*Exercise aim:* Every line of the data below that holds the string "joint" needs to be reported.

*Raw data:*
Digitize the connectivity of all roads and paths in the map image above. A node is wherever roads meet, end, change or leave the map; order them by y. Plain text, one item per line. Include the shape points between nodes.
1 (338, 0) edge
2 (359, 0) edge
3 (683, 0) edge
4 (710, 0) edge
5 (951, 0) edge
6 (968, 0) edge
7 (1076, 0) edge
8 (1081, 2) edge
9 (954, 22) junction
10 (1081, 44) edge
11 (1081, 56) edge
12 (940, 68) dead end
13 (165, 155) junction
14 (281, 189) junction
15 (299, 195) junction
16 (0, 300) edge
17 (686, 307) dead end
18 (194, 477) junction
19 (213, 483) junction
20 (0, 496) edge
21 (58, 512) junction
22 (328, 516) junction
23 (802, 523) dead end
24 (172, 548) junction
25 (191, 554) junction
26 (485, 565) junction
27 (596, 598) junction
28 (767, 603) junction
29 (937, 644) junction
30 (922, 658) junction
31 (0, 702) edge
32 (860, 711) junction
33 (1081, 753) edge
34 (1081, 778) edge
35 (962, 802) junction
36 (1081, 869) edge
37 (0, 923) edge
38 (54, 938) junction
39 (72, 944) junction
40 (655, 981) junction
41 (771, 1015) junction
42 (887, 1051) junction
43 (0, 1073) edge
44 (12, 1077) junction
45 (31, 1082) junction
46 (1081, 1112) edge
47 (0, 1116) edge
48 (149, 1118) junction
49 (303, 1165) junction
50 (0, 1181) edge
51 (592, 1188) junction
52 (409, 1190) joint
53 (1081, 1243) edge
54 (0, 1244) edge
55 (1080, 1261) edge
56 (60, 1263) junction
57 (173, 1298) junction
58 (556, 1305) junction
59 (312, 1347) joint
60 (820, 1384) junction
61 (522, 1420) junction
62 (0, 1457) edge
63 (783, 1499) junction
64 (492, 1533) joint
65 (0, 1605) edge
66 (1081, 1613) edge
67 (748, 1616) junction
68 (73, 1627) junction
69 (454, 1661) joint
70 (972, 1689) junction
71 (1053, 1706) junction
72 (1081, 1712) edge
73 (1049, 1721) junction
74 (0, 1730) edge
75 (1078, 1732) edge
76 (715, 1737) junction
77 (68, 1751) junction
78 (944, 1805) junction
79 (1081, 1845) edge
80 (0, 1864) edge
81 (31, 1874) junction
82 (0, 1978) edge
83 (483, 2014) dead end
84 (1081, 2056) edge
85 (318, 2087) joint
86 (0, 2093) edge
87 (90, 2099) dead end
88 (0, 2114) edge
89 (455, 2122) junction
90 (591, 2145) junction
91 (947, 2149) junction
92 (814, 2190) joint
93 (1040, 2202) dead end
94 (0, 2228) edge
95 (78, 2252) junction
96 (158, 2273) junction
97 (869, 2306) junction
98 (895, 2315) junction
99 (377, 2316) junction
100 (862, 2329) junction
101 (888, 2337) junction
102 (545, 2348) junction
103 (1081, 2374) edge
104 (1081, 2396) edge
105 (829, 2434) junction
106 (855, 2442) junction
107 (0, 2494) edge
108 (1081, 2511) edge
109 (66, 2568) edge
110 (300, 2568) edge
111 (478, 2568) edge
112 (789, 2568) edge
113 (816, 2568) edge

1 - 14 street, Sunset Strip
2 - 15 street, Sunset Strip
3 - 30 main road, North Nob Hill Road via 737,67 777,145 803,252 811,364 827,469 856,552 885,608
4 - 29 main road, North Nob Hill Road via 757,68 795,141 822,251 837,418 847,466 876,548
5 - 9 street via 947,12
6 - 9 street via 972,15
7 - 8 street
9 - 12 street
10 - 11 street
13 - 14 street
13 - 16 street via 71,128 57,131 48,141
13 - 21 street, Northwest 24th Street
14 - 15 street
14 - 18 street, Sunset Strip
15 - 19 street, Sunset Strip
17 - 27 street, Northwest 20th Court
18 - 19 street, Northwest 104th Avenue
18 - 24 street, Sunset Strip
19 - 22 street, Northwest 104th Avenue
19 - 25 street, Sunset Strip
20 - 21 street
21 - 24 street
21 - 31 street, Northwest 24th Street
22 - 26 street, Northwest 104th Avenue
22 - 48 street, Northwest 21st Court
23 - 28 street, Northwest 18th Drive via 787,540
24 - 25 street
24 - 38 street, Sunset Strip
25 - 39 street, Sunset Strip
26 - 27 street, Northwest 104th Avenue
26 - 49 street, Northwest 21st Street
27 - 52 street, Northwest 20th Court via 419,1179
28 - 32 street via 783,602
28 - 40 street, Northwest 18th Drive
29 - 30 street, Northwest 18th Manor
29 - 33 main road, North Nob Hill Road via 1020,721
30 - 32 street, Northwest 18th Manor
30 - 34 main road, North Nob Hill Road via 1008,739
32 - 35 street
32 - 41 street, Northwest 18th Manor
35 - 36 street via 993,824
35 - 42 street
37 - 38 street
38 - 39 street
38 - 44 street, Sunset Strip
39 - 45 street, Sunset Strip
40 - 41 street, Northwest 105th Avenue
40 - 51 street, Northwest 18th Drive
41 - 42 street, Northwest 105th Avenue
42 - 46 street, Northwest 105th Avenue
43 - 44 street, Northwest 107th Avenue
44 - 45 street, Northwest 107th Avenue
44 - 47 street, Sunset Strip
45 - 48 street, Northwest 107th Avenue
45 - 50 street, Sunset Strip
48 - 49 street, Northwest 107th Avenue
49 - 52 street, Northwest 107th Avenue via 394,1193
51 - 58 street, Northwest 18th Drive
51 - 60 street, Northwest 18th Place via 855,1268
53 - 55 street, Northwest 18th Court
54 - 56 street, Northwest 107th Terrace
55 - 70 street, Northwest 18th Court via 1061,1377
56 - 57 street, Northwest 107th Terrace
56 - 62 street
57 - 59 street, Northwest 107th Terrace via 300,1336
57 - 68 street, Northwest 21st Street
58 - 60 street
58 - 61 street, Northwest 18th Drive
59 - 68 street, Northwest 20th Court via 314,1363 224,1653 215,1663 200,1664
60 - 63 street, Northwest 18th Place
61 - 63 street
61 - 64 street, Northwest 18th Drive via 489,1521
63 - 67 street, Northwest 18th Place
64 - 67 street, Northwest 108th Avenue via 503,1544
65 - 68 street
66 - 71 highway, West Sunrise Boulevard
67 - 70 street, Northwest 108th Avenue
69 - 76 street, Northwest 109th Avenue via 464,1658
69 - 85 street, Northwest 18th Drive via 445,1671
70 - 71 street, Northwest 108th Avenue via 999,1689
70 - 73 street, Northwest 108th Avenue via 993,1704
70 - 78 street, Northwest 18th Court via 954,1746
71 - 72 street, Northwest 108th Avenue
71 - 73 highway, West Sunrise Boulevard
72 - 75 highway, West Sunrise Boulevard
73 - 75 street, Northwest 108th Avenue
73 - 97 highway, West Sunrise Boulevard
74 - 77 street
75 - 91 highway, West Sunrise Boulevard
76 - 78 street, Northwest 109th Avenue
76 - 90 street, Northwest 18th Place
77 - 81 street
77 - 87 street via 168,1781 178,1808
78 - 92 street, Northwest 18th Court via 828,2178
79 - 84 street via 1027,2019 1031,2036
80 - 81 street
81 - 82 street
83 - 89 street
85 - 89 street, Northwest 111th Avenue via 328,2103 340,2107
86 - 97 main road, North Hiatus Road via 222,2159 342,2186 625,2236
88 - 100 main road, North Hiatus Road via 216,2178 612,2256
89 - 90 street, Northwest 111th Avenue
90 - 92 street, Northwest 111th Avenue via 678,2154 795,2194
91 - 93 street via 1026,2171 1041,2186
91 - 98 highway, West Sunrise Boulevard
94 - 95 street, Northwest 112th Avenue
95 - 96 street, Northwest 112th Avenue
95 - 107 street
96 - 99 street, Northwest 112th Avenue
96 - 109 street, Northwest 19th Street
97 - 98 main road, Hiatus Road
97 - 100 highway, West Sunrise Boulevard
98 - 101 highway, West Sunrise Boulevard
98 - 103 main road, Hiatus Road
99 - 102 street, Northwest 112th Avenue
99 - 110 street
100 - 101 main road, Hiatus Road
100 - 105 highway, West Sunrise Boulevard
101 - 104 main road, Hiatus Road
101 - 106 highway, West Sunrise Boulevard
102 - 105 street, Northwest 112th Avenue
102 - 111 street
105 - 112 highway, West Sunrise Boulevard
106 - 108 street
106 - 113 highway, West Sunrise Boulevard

*Output below:*
52 (409, 1190) joint
59 (312, 1347) joint
64 (492, 1533) joint
69 (454, 1661) joint
85 (318, 2087) joint
92 (814, 2190) joint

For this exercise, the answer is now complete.